In Gran Bretagna, infatti, la questione dell’uguaglianza formale tra tutti i cittadini è stata risolta sì con provvedimenti normativi – che hanno affermato il principio secondo cui tutti i cittadini sono uguali davanti alla legge anche indipendentemente dal loro orientamento sessuale e dalla loro identità di genere -, ma anche attraverso l’ovvio riconoscimento, da parte della società nel suo complesso, del fatto che le persone omosessuali esistono: vivono, lavorano, sognano e si realizzano (o almeno ci provano) esattamente come tutte le altre persone.
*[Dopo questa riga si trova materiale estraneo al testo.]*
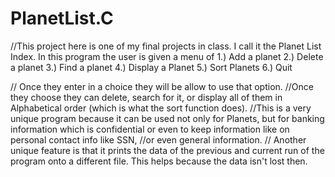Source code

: # PlanetList.C

//This project here is one of my final projects in class. I call it the Planet List Index. In this program the user is given a menu of
1.) Add a planet
2.) Delete a planet
3.) Find a planet
4.) Display a Planet
5.) Sort Planets
6.) Quit

// Once they enter in a choice they will be allow to use that option.
//Once they choose they can delete, search for it, or display all of them in Alphabetical order (which is what the sort function does).
//This is a very unique program because it can be used not only for Planets, but for banking information which is confidential or even to keep information like on personal contact info like SSN, 
//or even general information. 
// Another unique feature is that it prints the data of the previous and current run of the program onto a different file. This helps because the data isn't lost then.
Tra le altre cose, le persone LGBT lavorano, e concorrono pro capite alla produzione del reddito nazionale. Esse esistono nei luoghi di lavoro, dove esprimono talento e capacità come le persone eterosessuali. Il capitale umano è il principale fattore di successo di un’impresa e il talento non si presenta solo nella forma del maschio tra i 40 e i 50, bianco, etero, cristiano e perfettamente abile. Se ne sono accorti i datori di lavoro, che sono attenti ai risultati delle proprie aziende e che fanno dunque in modo di garantire una cultura dell’inclusione e del rispetto nei luoghi di lavoro (lo chiamano “Diversity management”). Se ne sono accorti dunque anche i dipendenti LGBT che – a queste condizioni, sapendo di trovarsi in un ambiente nel quale non hanno nulla da temere – non devono nascondersi (e infatti non si nascondono) con capi, colleghi e collaboratori.
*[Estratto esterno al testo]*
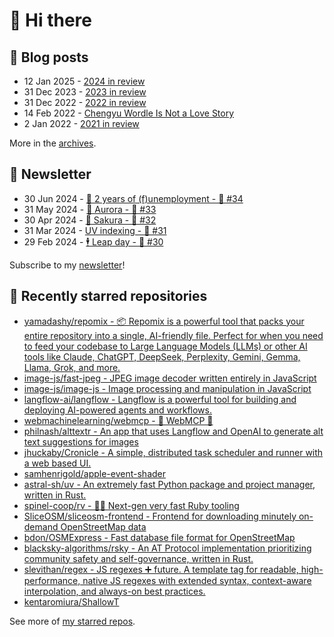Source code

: # 👋 Hi there

## 📝 Blog posts

<!-- feed start -->
- 12 Jan 2025 - [2024 in review](https://cheeaun.com/blog/2025/01/2024-in-review/)
- 31 Dec 2023 - [2023 in review](https://cheeaun.com/blog/2023/12/2023-in-review/)
- 31 Dec 2022 - [2022 in review](https://cheeaun.com/blog/2022/12/2022-in-review/)
- 14 Feb 2022 - [Chengyu Wordle Is Not a Love Story](https://cheeaun.com/blog/2022/02/chengyu-wordle-is-not-a-love-story/)
- 2 Jan 2022 - [2021 in review](https://cheeaun.com/blog/2022/01/2021-in-review/)
<!-- feed end -->

More in the [archives](https://cheeaun.com/blog/archives/).

## 📰 Newsletter

<!-- newsletter start -->
- 30 Jun 2024 - [🎂 2 years of (f)unemployment - 🥫 #34](https://cheeaun.substack.com/p/2-years-of-funemployment-34)
- 31 May 2024 - [🌌 Aurora - 🥫 #33](https://cheeaun.substack.com/p/aurora-33)
- 30 Apr 2024 - [🌸 Sakura - 🥫 #32](https://cheeaun.substack.com/p/sakura-32)
- 31 Mar 2024 - [UV indexing - 🥫 #31](https://cheeaun.substack.com/p/uv-indexing-31)
- 29 Feb 2024 - [🕴️ Leap day - 🥫 #30](https://cheeaun.substack.com/p/leap-day-30)
<!-- newsletter end -->

Subscribe to my [newsletter](https://cheeaun.substack.com/)!

## 🌟 Recently starred repositories

<!-- starred repos start -->
- [yamadashy/repomix - 📦 Repomix is a powerful tool that packs your entire repository into a single, AI-friendly file. Perfect for when you need to feed your codebase to Large Language Models (LLMs) or other AI tools like Claude, ChatGPT, DeepSeek, Perplexity, Gemini, Gemma, Llama, Grok, and more.](https://github.com/yamadashy/repomix)
- [image-js/fast-jpeg - JPEG image decoder written entirely in JavaScript](https://github.com/image-js/fast-jpeg)
- [image-js/image-js - Image processing and manipulation in JavaScript](https://github.com/image-js/image-js)
- [langflow-ai/langflow - Langflow is a powerful tool for building and deploying AI-powered agents and workflows.](https://github.com/langflow-ai/langflow)
- [webmachinelearning/webmcp - 🤖 WebMCP 🧪](https://github.com/webmachinelearning/webmcp)
- [philnash/alttextr - An app that uses Langflow and OpenAI to generate alt text suggestions for images](https://github.com/philnash/alttextr)
- [jhuckaby/Cronicle - A simple, distributed task scheduler and runner with a web based UI.](https://github.com/jhuckaby/Cronicle)
- [samhenrigold/apple-event-shader](https://github.com/samhenrigold/apple-event-shader)
- [astral-sh/uv - An extremely fast Python package and project manager, written in Rust.](https://github.com/astral-sh/uv)
- [spinel-coop/rv - 💎💨 Next-gen very fast Ruby tooling](https://github.com/spinel-coop/rv)
- [SliceOSM/sliceosm-frontend - Frontend for downloading minutely on-demand OpenStreetMap data](https://github.com/SliceOSM/sliceosm-frontend)
- [bdon/OSMExpress - Fast database file format for OpenStreetMap](https://github.com/bdon/OSMExpress)
- [blacksky-algorithms/rsky -  An AT Protocol implementation prioritizing community safety and self-governance, written in Rust.](https://github.com/blacksky-algorithms/rsky)
- [slevithan/regex - JS regexes ➕ future. A template tag for readable, high-performance, native JS regexes with extended syntax, context-aware interpolation, and always-on best practices.](https://github.com/slevithan/regex)
- [kentaromiura/ShallowT](https://github.com/kentaromiura/ShallowT)
<!-- starred repos end -->

See more of [my starred repos](https://github.com/stars/cheeaun/).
E’ l’accettazione del principio che le persone LGBT non si manifestano solo al Pride, ma sono dappertutto. Certo: decidono di manifestarsi o non manifestarsi a propria discrezione, in modo inversamente proporzionale alla quantità di pericolo percepito. Se l’ambiente è “safe” come dicono gli inglesi, non c’è nessun bisogno di pretendere di essere ciò che non si è. Questo è il principio per cui io diffido di tutte le comunità in cui nessuno, ma proprio nessuno (tipo i gruppi parlamentari di 5Stelle) condivide con gli altri di essere gay o lesbica. Non significa che siano tutti etero, significa solo che i gay e le lesbiche presenti hanno tastato il terreno e hanno deciso che è meglio stare ben coperti e al riparo dai rischi che hanno personalmente verificato approfittando della propria invisibilità.
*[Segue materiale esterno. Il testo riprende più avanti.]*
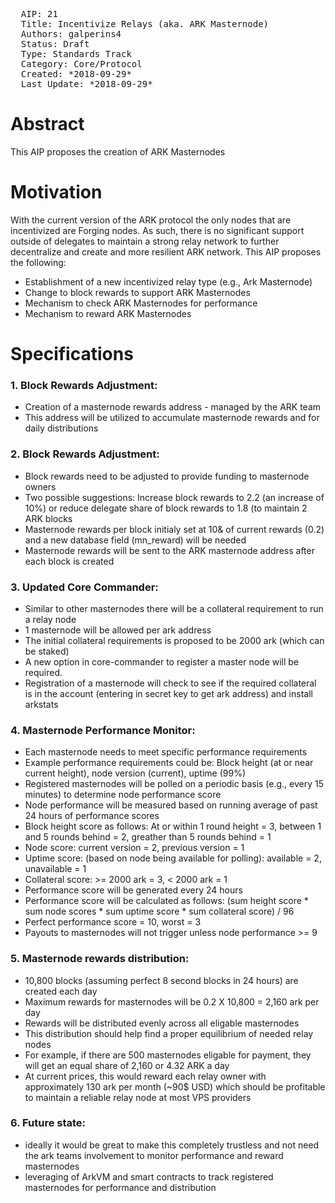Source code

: <pre>
  AIP: 21
  Title: Incentivize Relays (aka. ARK Masternode)
  Authors: galperins4 <galperins4@gmail.com>
  Status: Draft
  Type: Standards Track
  Category: Core/Protocol
  Created: *2018-09-29*
  Last Update: *2018-09-29*
</pre>

Abstract
========
This AIP proposes the creation of ARK Masternodes


Motivation
==========

With the current version of the ARK protocol the only nodes that are incentivized are Forging nodes. As such, there is no significant support outside of delegates to maintain a strong relay network to further decentralize and create and more resilient ARK network. This AIP proposes the following:
- Establishment of a new incentivized relay type (e.g., Ark Masternode)
- Change to block rewards to support ARK Masternodes
- Mechanism to check ARK Masternodes for performance
- Mechanism to reward ARK Masternodes

Specifications
==============

### 1. Block Rewards Adjustment:
- Creation of a masternode rewards address - managed by the ARK team
- This address will be utilized to accumulate masternode rewards and for daily distributions

### 2. Block Rewards Adjustment:
- Block rewards need to be adjusted to provide funding to masternode owners
- Two possible suggestions: Increase block rewards to 2.2 (an increase of 10%) or reduce delegate share of block rewards to 1.8 (to maintain 2 ARK blocks
- Masternode rewards per block initialy set at 10& of current rewards (0.2) and a new database field (mn_reward) will be needed
- Masternode rewards will be sent to the ARK masternode address after each block is created

### 3. Updated Core Commander:
- Similar to other masternodes there will be a collateral requirement to run a relay node
- 1 masternode will be allowed per ark address
- The initial collateral requirements is proposed to be 2000 ark (which can be staked)
- A new option in core-commander to register a master node will be required. 
- Registration of a masternode will check to see if the required collateral is in the account (entering in secret key to get ark address) and install arkstats

### 4. Masternode Performance Monitor:
- Each masternode needs to meet specific performance requirements
- Example performance requirements could be: Block height  (at or near current height), node version (current), uptime (99%)
- Registered masternodes will be polled on a periodic basis (e.g., every 15 minutes) to determine node performance score
- Node performance will be measured based on running average of past 24 hours of performance scores
- Block height score as follows: At or within 1 round height = 3, between 1 and 5 rounds behind = 2, greather than 5 rounds behind = 1
- Node score: current version = 2, previous version = 1
- Uptime score: (based on node being available for polling): available = 2, unavailable = 1 
- Collateral score: >= 2000 ark = 3, < 2000 ark = 1
- Performance score will be generated every 24 hours
- Performance score will be calculated as follows: (sum height score * sum node scores * sum uptime score * sum collateral score) / 96
- Perfect performance score = 10, worst = 3
- Payouts to masternodes will not trigger unless node performance >= 9 

### 5. Masternode rewards distribution:
- 10,800 blocks (assuming perfect 8 second blocks in 24 hours) are created each day
- Maximum rewards for masternodes will be 0.2 X 10,800 = 2,160 ark per day
- Rewards will be distributed evenly across all eligable masternodes
- This distribution should help find a proper equilibrium of needed relay nodes
- For example, if  there are 500 masternodes eligable for payment, they will get an equal share of 2,160 or 4.32 ARK a day
- At current prices, this would reward each relay owner with approximately 130 ark per month (~90$ USD) which should be profitable to maintain a reliable relay node at most VPS providers

### 6. Future state:
- ideally it would be great to make this completely trustless and not need the ark teams involvement to monitor performance and reward masternodes
- leveraging of ArkVM and smart contracts to track registered masternodes for performance and distribution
A Londra le cose vanno in un altro modo e dunque non un giornale qualsiasi, ma appunto il Financial Times, ormai da tre anni pubblica la lista dei 100 business leaders LGBT, dei 30 emergenti e dei 30 leader “alleati”. I primi sono i dirigenti di azienda o manager gay, lesbiche bisessuali o trans che il panel dei valutatori considera più influenti nel paese, i secondi sono nominati tra i più brillanti tra i giovani, gli “alleati” sono invece quei leader eterosessuali che nelle proprie aziende lavorano per assicurare che le aziende si rinforzino come datori di lavoro di eccellenza per le persone LGBT.

Ovviamente, tutto questo produce un ritorno di immagine molto forte. Basti vedere quali e quanto prestigiosi sono i marchi coinvolti in queste classifiche, e quanto sono importanti i nomi dei capi azienda che concorrono per essere i numeri uno della lista degli “alleati”: il vincitore quest’anno è un tale Mark Zuckerberg, al numero 2 c’è un certo Richard Branson, ai numeri 3, 4 e 5 i CEO di Dow Chemicals, Bloomberg e JPMorgan Chase.

A Londra lavoravo per Citi. La mia ex azienda quest’anno ha due persone nella lista: Al numero 28 della lista dei “Leading 100 LGBT Executives” c’è Bob Annibale, capo globale del business di Citi che si occupa dello sviluppo economico delle comunità meno avvantaggiate (per capirci, cose che hanno a che fare anche con il microcredito). Al numero 17, invece, della lista dei “Leading 30 Ally Executives” c’è Jim Cowles, che è il CEO di Citi per Europa, Medio Oriente e Africa. Sono colleghi con i quali ho lavorato da vicino: in particolare, sono stato il Direttore HR di Jim quando lui era a capo del business di Equities EMEA, e sono molto orgoglioso di loro e anche della loro decisione di inviare una comunicazione a tutti i dipendenti di Citi per celebrare la la notizia come un’importante traguardo per tutta l’azienda.

Ci sono anche altri amici nella lista dei 100 Executives: al numero 5, Claudia Brind-Woody, Vice Presidente e Managing Director di IBM e moglie della mia ex collega Tracy Brind-Woody, che pure lavora a Citi. Ho lavorato molto con Claudia quando ero Direttore Esecutivo di Parks (l’organizzazione italiana che lavora su questi temi insieme ad alcune delle principali aziende italiane e multinazionali operanti nel nostro paese) e IBM decise di iscriversi alla nostra associazione.

Al numero 50 c’è Matthew (Matt) Hubbard, mio ex collega a Citi e oggi Direttore HR del Commercial Banking a Lloyds. Al numero 83 c’è Nicholas Creswell, che lavora per Thomson Reuters come VP nel Performance e Talent Management: ci siamo conosciuti molto tempo fa, quando io ero HR Director a Citi e Nick faceva il suo MBA a London Business School. Con Nick, e suo marito Nicholas, siamo ancora oggi grandi amici personali.

Congratulazioni a tutti i miei amici oltremanica, dunque, per il brillante risultato.

Aspettiamo ora con pazienza il giorno in cui “Il Sole 24 Ore” farà la lista dei Top 100 Executives LGBT delle nostre imprese e anche quella degli “alleati”. Quando vedremo Marchionne, Messina di Intesa San Paolo, Mario Greco di Generali e Diana Bracco sfidarsi per il primo posto tra i sostenitori dei propri dipendenti LGBT, allora sapremo che le cose sono veramente cambiate.